Le premier obstacle était de convaincre un juge de la Cour supérieure de permettre à ma cliente de soulever la question de déterminer si l’article 31 était constitutionnel. Nous avons réussi cela le 27 janvier 2012.

Maintenant que nous avions le feu vert pour contester la constitutionnalité, nous avons commencé à retracer l’historique de la loi ontarienne sur la prestation alimentaire pour enfant et sur les aliments pour enfants en général. J’ai envoyé mon stagiaire de l’époque, Andrew Sudano, à la grande bibliothèque du Barreau pour faire de la recherche juridique. Après avoir beaucoup creusé, Andrew a appris que le concept de la prestation alimentaire pour enfant avait débuté par l’introduction de la Poor Act anglaise en 1576.

Tandis qu’Andrew collectait toute la documentation, j’ai commencé à me rafraîchir la mémoire relativement à l’évolution de la jurisprudence constitutionnelle canadienne et à la jurisprudence sur l’article 15 de la Charte. La jurisprudence était si volumineuse que sa lecture a exigé une semaine entière de mon temps, sur le divan à la maison.

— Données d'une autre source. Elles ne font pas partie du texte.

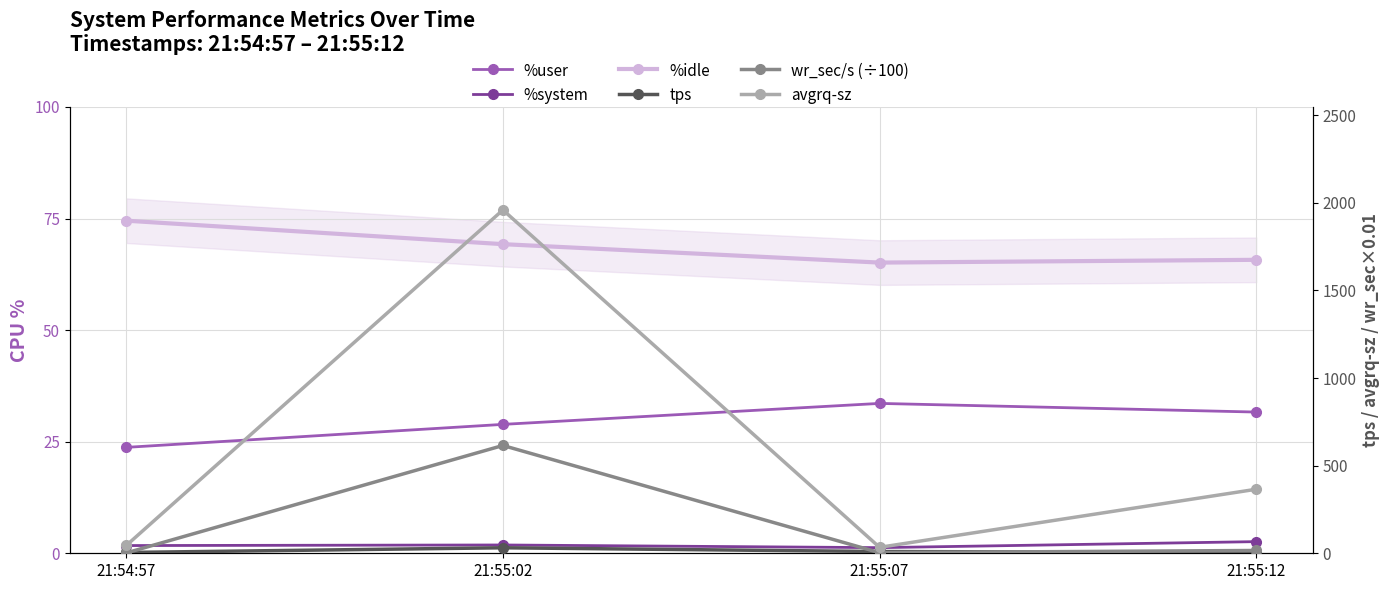

What are all the series names shown in the legend?

%user, %system, %idle, tps, wr_sec/s (÷100), avgrq-sz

J’ai rapidement compris que j’aurais besoin d’aide. J’ai commencé à bâtir une équipe formidable d’avocats en droit de la famille aussi déterminés que moi à faire changer la loi sur les aliments pour enfants en Ontario. Avec cinq des avocats en droit de la famille les plus connus en Ontario, je me suis présenté à la Cour supérieure de justice de Toronto dans un effort pour convaincre le juge Michael Penny qu’il fallait modifier la loi ontarienne sur les prestations alimentaires pour enfants.

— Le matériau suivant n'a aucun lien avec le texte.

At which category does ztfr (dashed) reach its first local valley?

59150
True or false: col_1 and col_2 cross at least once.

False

Le 21 novembre 2012, le juge Penny a pris une décision relative à l’appel du père en s’appuyant sur d’autres questions, et non sur les questions relatives à la Charte. Cependant, il a reconnu que la loi ontarienne sur les prestations alimentaires pour enfants pouvait être inconstitutionnelle, ce qui ouvrait la porte à une contestation future.

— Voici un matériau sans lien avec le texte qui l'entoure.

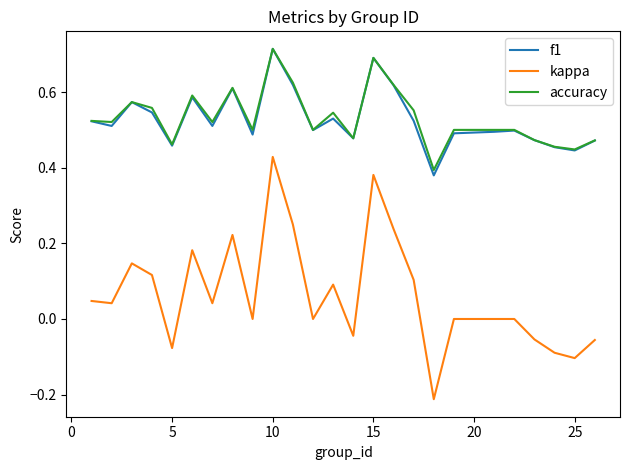

Which series has the widest spread of values?

kappa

Il faudrait attendre quatre longues années, mais la contestation a eu lieu en 2016. Un collègue m’a contacté au sujet d’une cause similaire : Coates c. Watson.

J’ai accepté de représenter Robyn Coates pro bono pour aider les enfants adultes ayant une incapacité en Ontario et les parents comme Robyn.

Cette fois encore, j’ai réuni une équipe d’avocats hors pair pour avancer que la loi ontarienne sur les prestations alimentaires pour enfants était inconstitutionnelle.

Contrairement à ce qui s’était produit dans l’affaire Vivian, les médias se sont emparés de Coates c. Watson. J’ai été interviewé à plusieurs reprises, et j’étais heureux de le faire pour sensibiliser les gens au besoin, pour les enfants handicapés de parents non mariés, de recevoir une prestation alimentaire, et pour attirer l’attention sur l’aspect pro bono de la cause.

Le 24 mars 2017, cette fois pour représenter Robyn Coates, je suis allé en cour pour affirmer que la loi ontarienne sur les prestations alimentaires pour enfants ne respectait pas les valeurs qui sous-tendent la Charte ni les valeurs canadiennes. Contrairement à mes apparitions en cour dans le cadre de ma pratique de tous les jours, les médias étaient sur les lieux pour parler de la cause, que je croyais d’importance sociale cruciale pour tous les Ontariens.

J’ai même invité mes parents à y assister et à entendre les arguments présentés devant le juge Sullivan. Ce moment, au plan personnel comme au plan professionnel, incarnait les raisons mêmes pour lesquelles j’avais étudié en droit et ressenti une vocation pour le droit.

Fait inhabituel, à la fin de la séance, le juge Sullivan a permis à tous les avocats et clients qui cherchaient à faire modifier la loi ontarienne sur les prestations alimentaires pour enfants de prendre des photos debout derrière lui. Je conserve ces photos dans mon bureau, comme rappel constant de ce moment capital, non seulement pour mes clients, mais pour l’avancement d’une cause de justice sociale et du droit ontarien.

Les photos prises ce jour-là servent à toujours me rappeler, particulièrement lors de journées difficiles où je me sens fatigué, de l’importance sociale de ce que font et réussissent des avocats déterminés qui s’attellent à la tâche.